第14話~キャパオーバー

 新入社員が全セクションに入る。


 インフォには、男に媚を売るブリっ子が入ってきた。I坂Y里。私と同じ歳。おそらく元々目が大きいにもかかわらず、アイプチを使ってさらに大きくしていた。化粧は濃い。男受けの良い、体のラインがぴったりむっちりした服装。誰にでも良い顔してたな。男はバカだとつくづく思った。彼女は何人もの男を手の上で転がす。近辺の飲食店の男にも手を付ける。彼女には、女性社員からは白い目で見られている自覚があった。図太い女だった。




 そんな中、良くしてくれる理解ある優しい先輩も何人もいた。本当によくしてくれた。優しかった。私の愚痴もどんな話も、すればきっと聞いてくれただろう。少しでも愚痴っていたら、何か変わってたのかな。私には愚痴る機能がなかった。何か先輩に話そうとしても、「いや、これは自分の問題だから、自分で解決するしかない」と躊躇し、そして抱え込んだ。何も言えなかった。

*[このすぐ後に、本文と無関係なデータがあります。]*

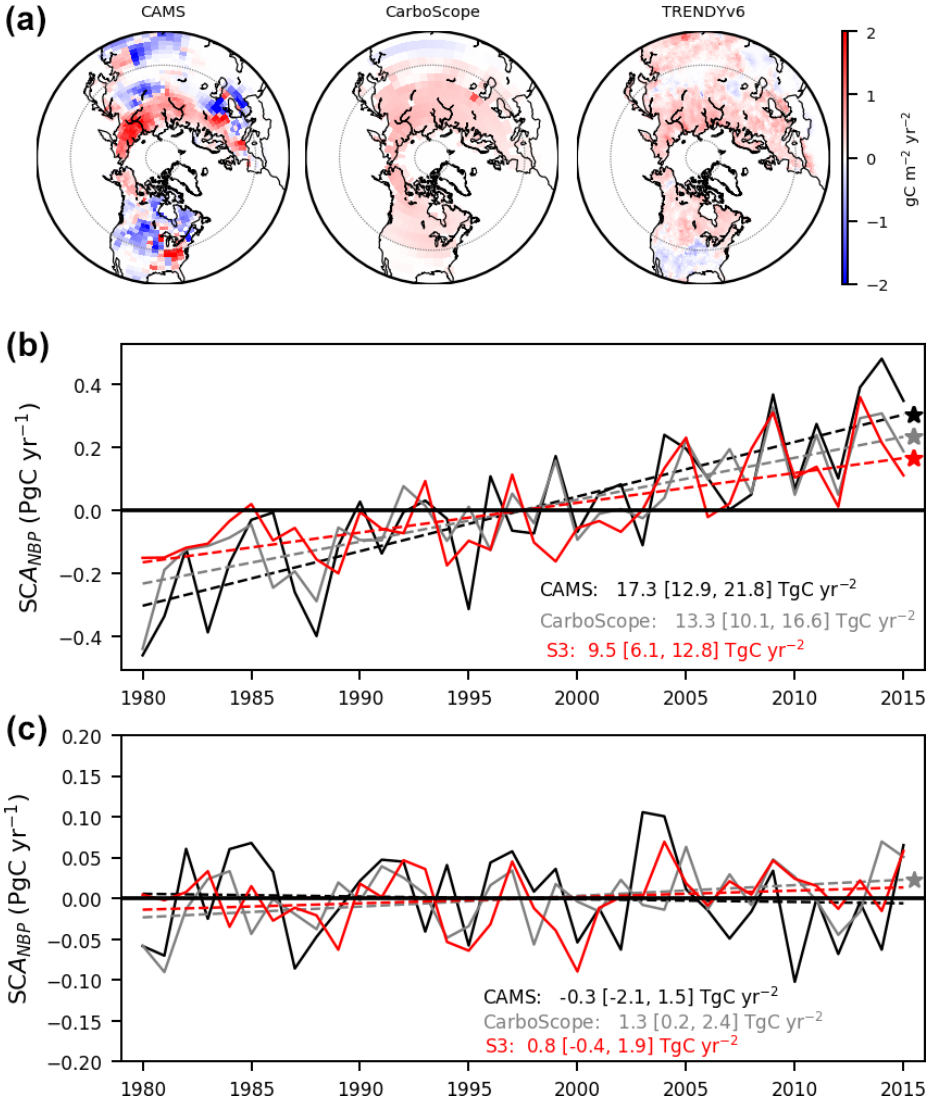
Figure 1. Variability in seasonal-cycle amplitude and trends from the inversions and LSMs. (a) Geographical distribution of SCA NBP trends from the inversions (CAMS and CarboScope) and the multi-model ensemble mean (MMEM) from TRENDYv6 simulation S3 (all forcings). Both inversions estimated predominantly positive trends in SCA NBP > 40 ◦ N (Fig. S1), so we defined two latitudinal bands, L > 40N and L 25 − 40N , for flux aggregation. (b, c) Aggregated SCA NBP time series estimated by the inversions (CAMS in black and CarboScope s76 in grey) and S3 MMEM (red) for L > 40N and L 25 − 40N , respectively. The dashed lines indicate the linear fits used to calculate the slopes of the trends (corresponding colours), and the slopes and confidence intervals (95%) are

 セクション異動の希望をしていたら、どうなっていたかな。何か変わってただろうか。何かを考える、何か行動を起こす。そんな余裕なんて微塵もなかった。




 いつまで経っても慣れない仕事、会社。少しも好きになれない。やりがい云々の話ではない。毎日帰りの電車では、世界の終わる顔をしていた。




 私は契約社員。1年が過ぎ、契約の話になった。全てにおいてキャパオーバーしている私の頭は何も考えられなかった。流されるまま、契約更新に印を押した。